Figure 4.. 3D confocal fluorescence microscopy and cytometry of structural and immune cell markers.

Panel A - Maximum projection of combined fluorescence images of DAPI (grey), phalloidin (green) and antibodies to THP (cyan), AQP1 (magenta), myeloperoxidase (MPO, red), CD68 (yellow) and CD3 (white). Arrows indicate two regions of immune cell infiltrates. (A video of a volume rendering of this volume is presented in Supplementary Video 1). Panel B - Projection of 3D image volume of binary map of nuclei following image segmentation using VTEA. Each segmented nucleus is presented in an arbitrary color. Inset is an isomap of cell density with darker colors depicting higher cell densities. Panel C - Distribution of different cell types following scatterplot gating. Green – phalloidin, Cyan – thick ascending limb, Magenta – proximal tubules. Red – neutrophils, Yellow – macrophages, White – T-cells. Panels D and E show corresponding 4X magnification images of the regions indicated in the two boxes shown in panel A. Panels F and G show scatterplots of the fluorescence intensity of THP vs. AQP1 and MPO vs. CD68, respectively. In each scatterplot, the color of each point represents the fluorescence intensity of a third probe (phalloidin and AQP1, respectively were chosen for these examples). Panels H and I show the locations of the different cell types in the regions shown in panels F and G, respectively, as determined by scatterplot gating. Scale bar in panel A represents 1 mm and 250 microns in panel D.

Figure 5.. 3D confocal fluorescence and multiphoton autofluorescence/SHG microscopy of regions of apparent injury.
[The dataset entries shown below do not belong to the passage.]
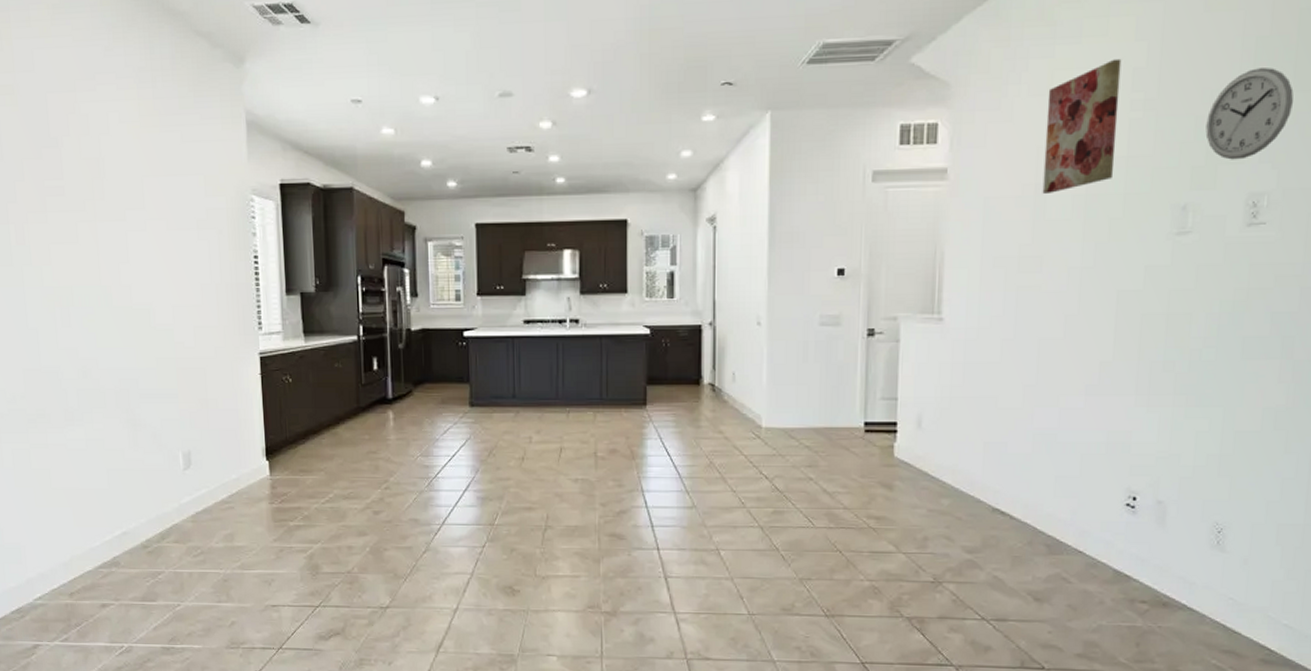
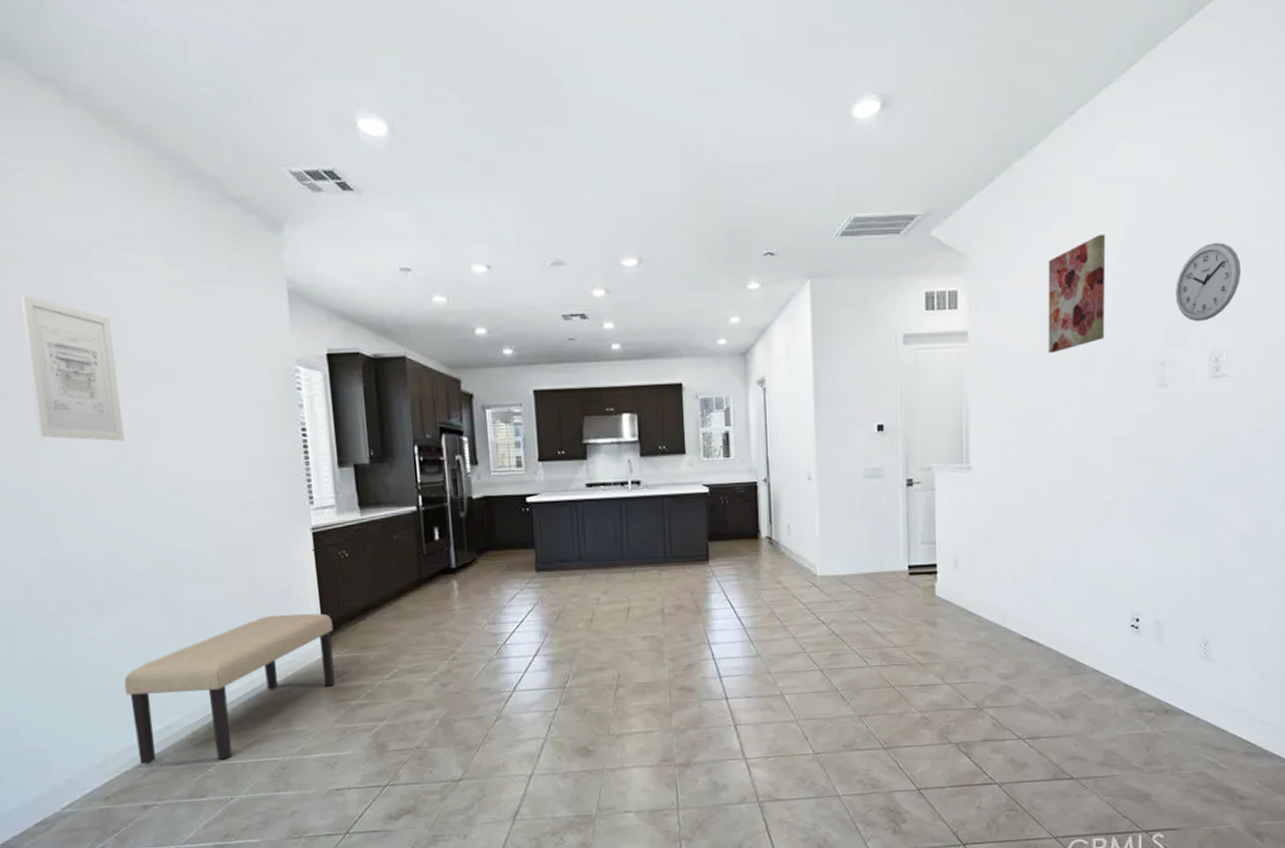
wall art: none [14,125,97,263] -> present [19,294,124,441]
bench: none [89,434,276,568] -> present [124,613,336,765]

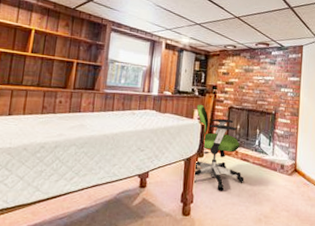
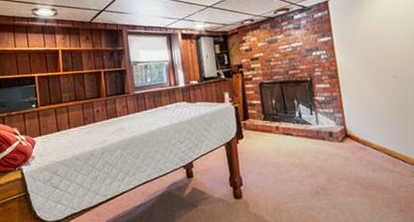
office chair: present [193,104,244,191] -> none [225,86,292,170]

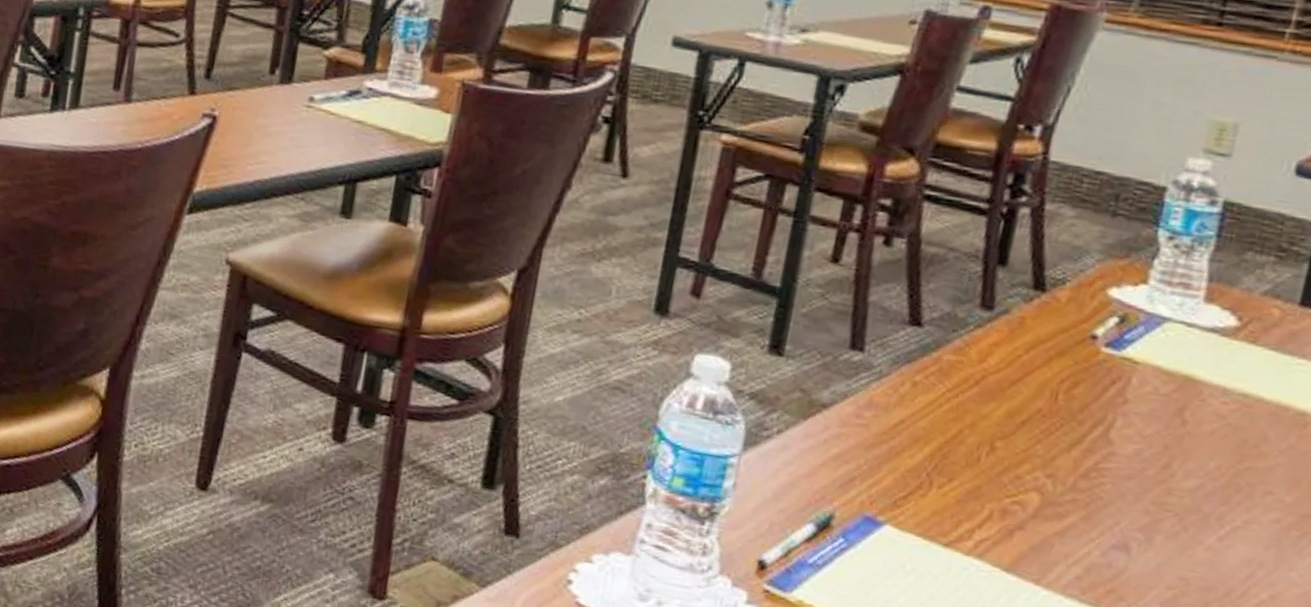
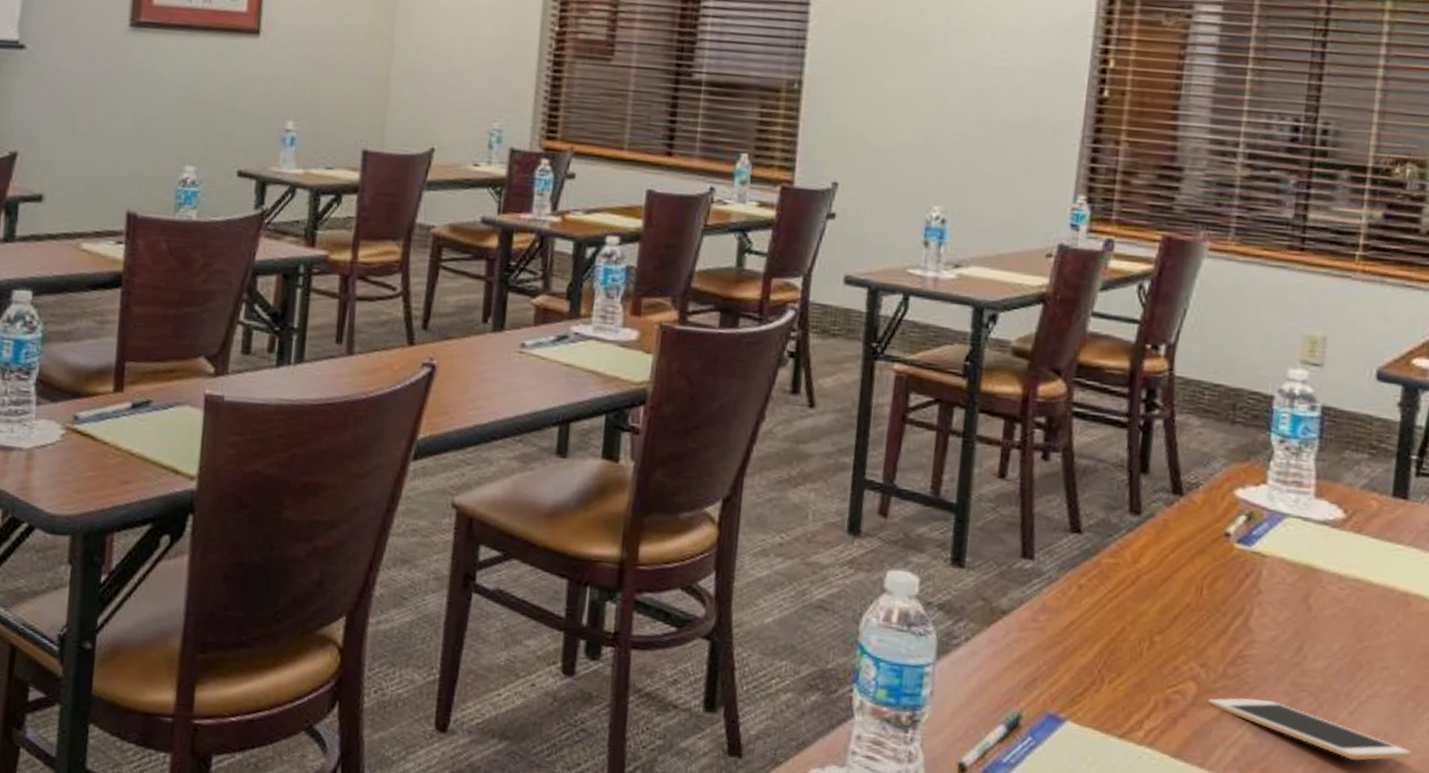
cell phone: none [1052,511,1289,592] -> present [1208,697,1411,761]

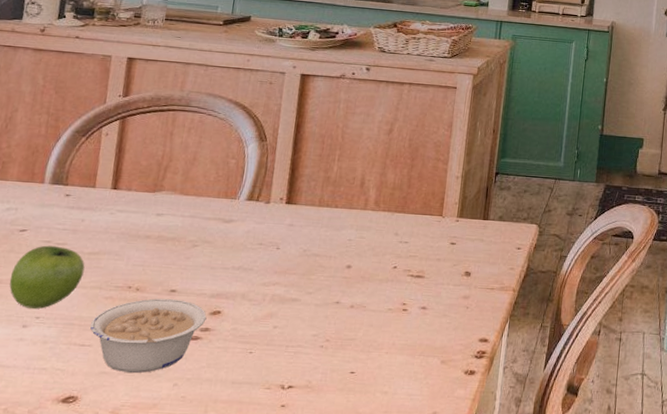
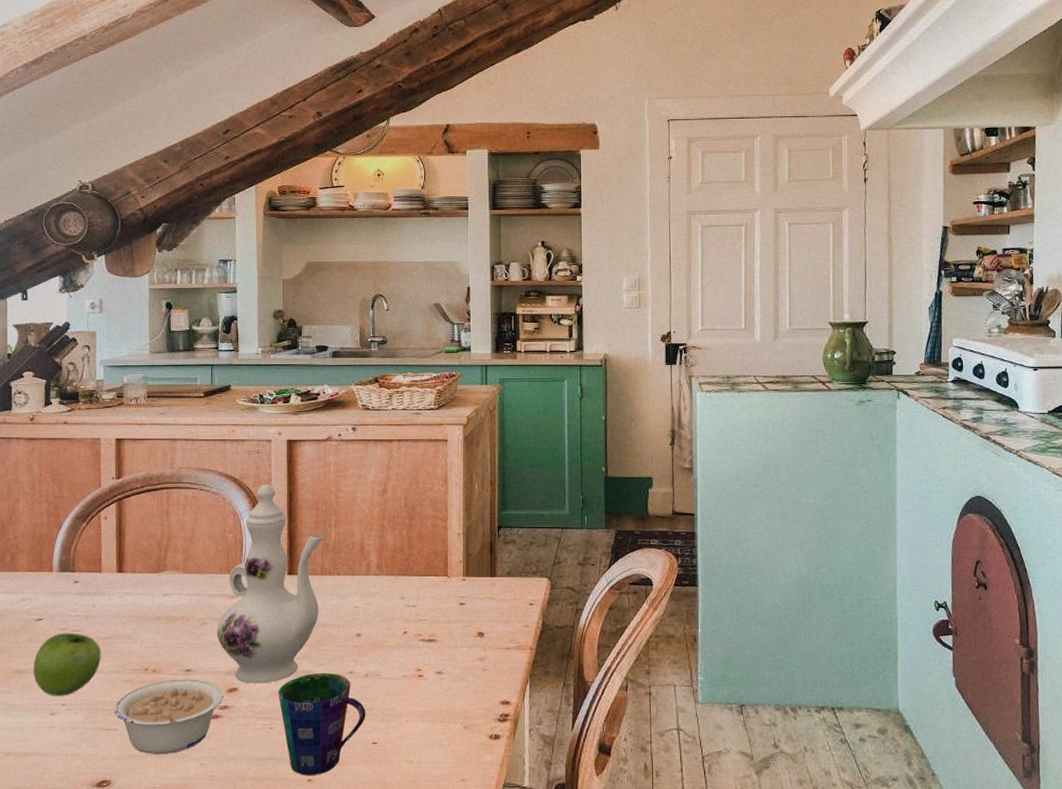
ewer: none [206,114,328,308] -> present [216,484,325,683]
cup: none [261,301,348,401] -> present [278,673,366,775]

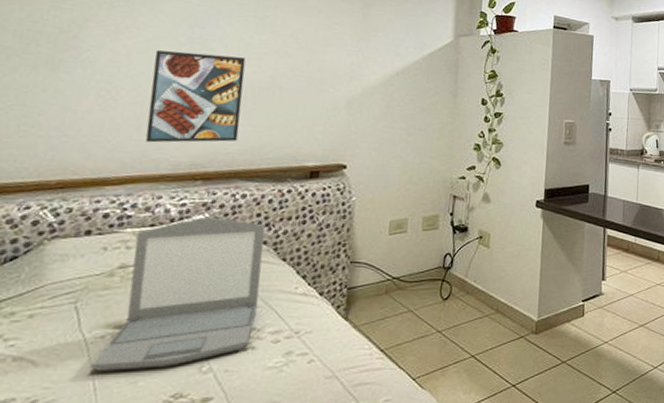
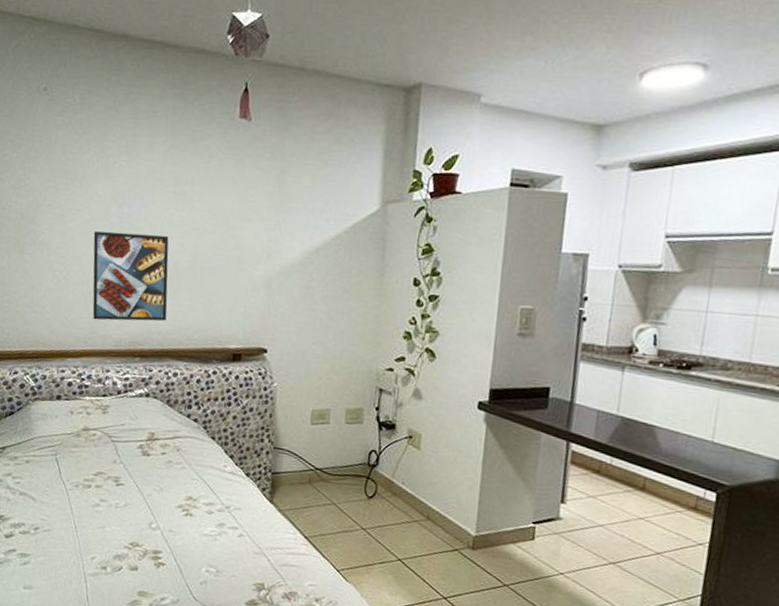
laptop: present [91,218,266,371] -> none [72,392,196,519]

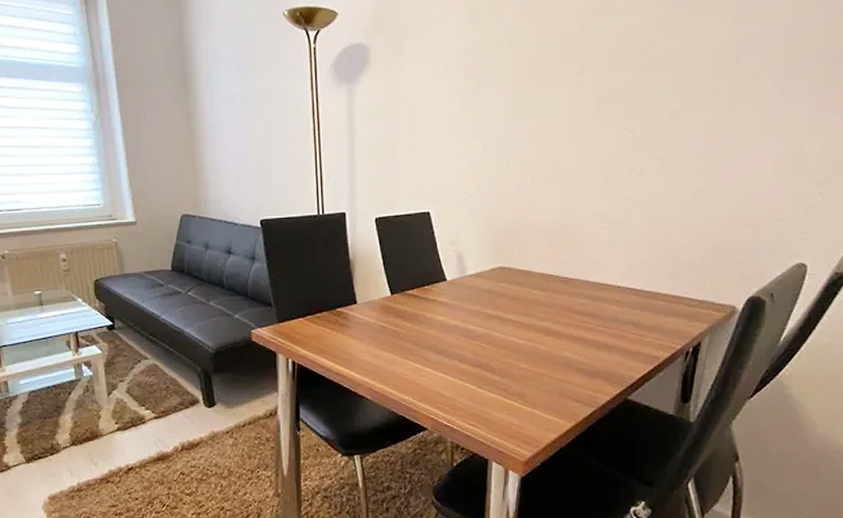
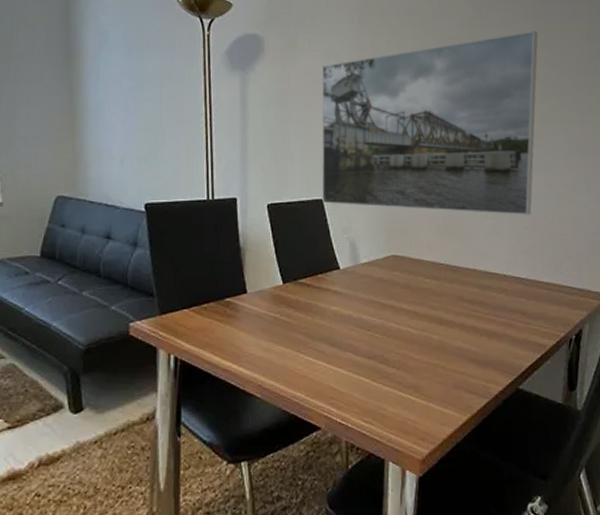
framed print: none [429,17,672,224] -> present [321,30,538,215]

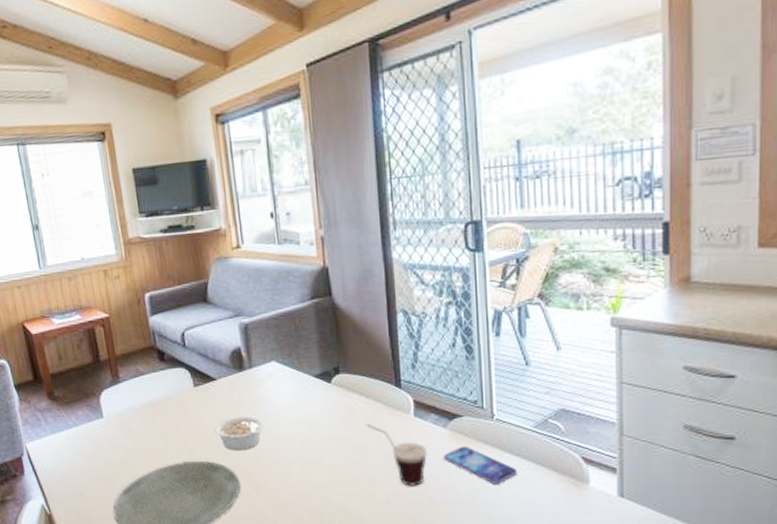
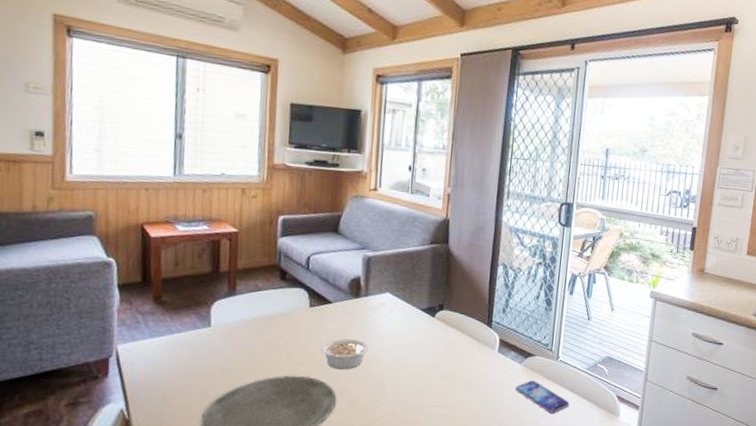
cup: present [366,423,428,486] -> none [458,355,504,411]

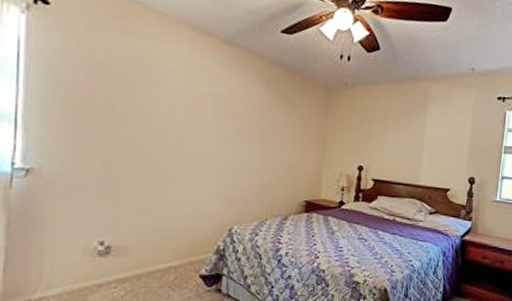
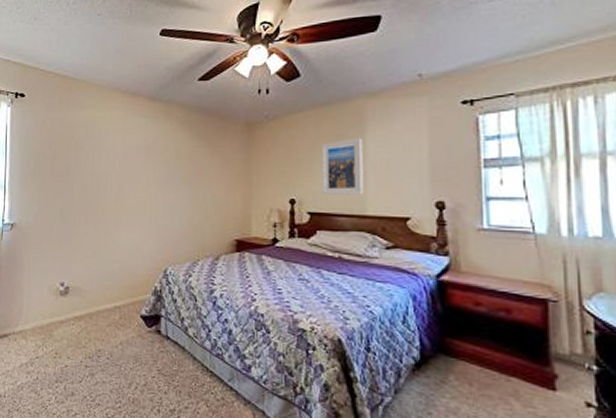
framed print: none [386,116,424,167] -> present [321,138,364,195]

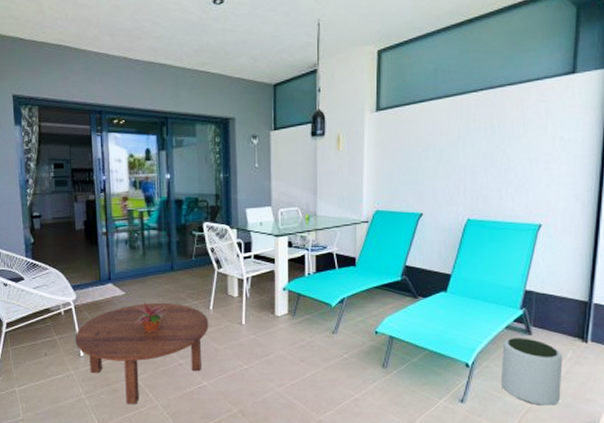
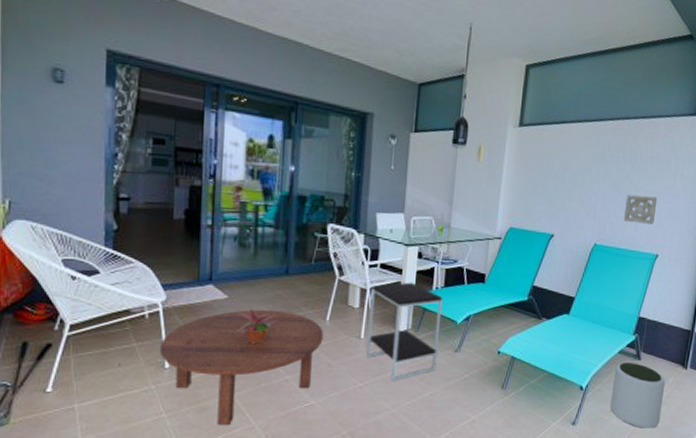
side table: none [248,270,316,363] -> present [366,282,443,381]
wall ornament: none [498,165,535,194] -> present [624,195,658,225]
Panel A - Maximum projection of combined 3D fluorescence image volume of phalloidin (green) and antibodies to THP (cyan), AQP1 (magenta), myeloperoxidase (MPO, red), CD68 (yellow) and CD3 (white). Panels B-E - 4X magnifications of regions indicated in boxes in panel A. Top row – confocal fluorescence images. Middle row – corresponding autofluorescence images. Bottom row – corresponding SHG images. Scale bar in panel A represents 1 mm and in panel B 250 um for B-E.

Figure 6.. 3D Multiphoton autofluorescence/SHG and confocal immunofluorescence microscopy of diabetic renal biopsies.

Gallery of 50 um sections of diabetic biopsies. Panels A–C - Maximum projections of combined 3D label-free autofluorescence and SHG images (Autofluor/SHG) (left0 and immunofluorescence confocal images (right). Phalloidin (green), THP (cyan), AQP1 (magenta), myeloperoxidase (MPO, red), CD68 (yellow) and CD3 (white). Panels D-F - insets from biopsies representing highlighted regions in panels A through C, respectively. The top row shows maximum projections of combined autofluorescence and SHG images and the bottom row shows corresponding immunofluorescence images. Scale bar in panel A represents 2 mm and in panel D represents 100 microns (D-F)

Figure 7.. Scatterplots of glomerular nuclear density and immune cell density.

Panel A - Total cell densities for 5 reference (black dots) and 5 diabetic (red dots) cases. Panel B - Density of all probed immune cells (myeloperoxidase (MPO), CD68, CD3 and SIGLEC8 positive cells) from the same samples. Each dot represents a single glomerulus.